Bounding boxes with keypoints:
┄┄┄┄┄┄
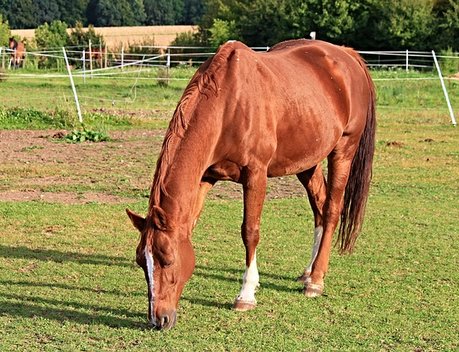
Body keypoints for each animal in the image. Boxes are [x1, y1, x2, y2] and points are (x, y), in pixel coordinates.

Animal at [126, 39, 378, 330]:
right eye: (141, 261)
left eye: (167, 259)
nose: (159, 319)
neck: (228, 104)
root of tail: (346, 54)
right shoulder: (206, 177)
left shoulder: (255, 174)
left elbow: (250, 232)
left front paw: (246, 295)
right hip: (307, 161)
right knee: (320, 207)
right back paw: (308, 271)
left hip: (343, 150)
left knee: (332, 210)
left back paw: (316, 280)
┄┄┄┄┄┄
Set down exactly what runs from the line containing "right hip: (307, 161)" through the last line above, both lines included.

◆ Written response ◆
right hip: (307, 161)
right knee: (320, 207)
right back paw: (308, 271)
left hip: (343, 150)
left knee: (332, 210)
left back paw: (316, 280)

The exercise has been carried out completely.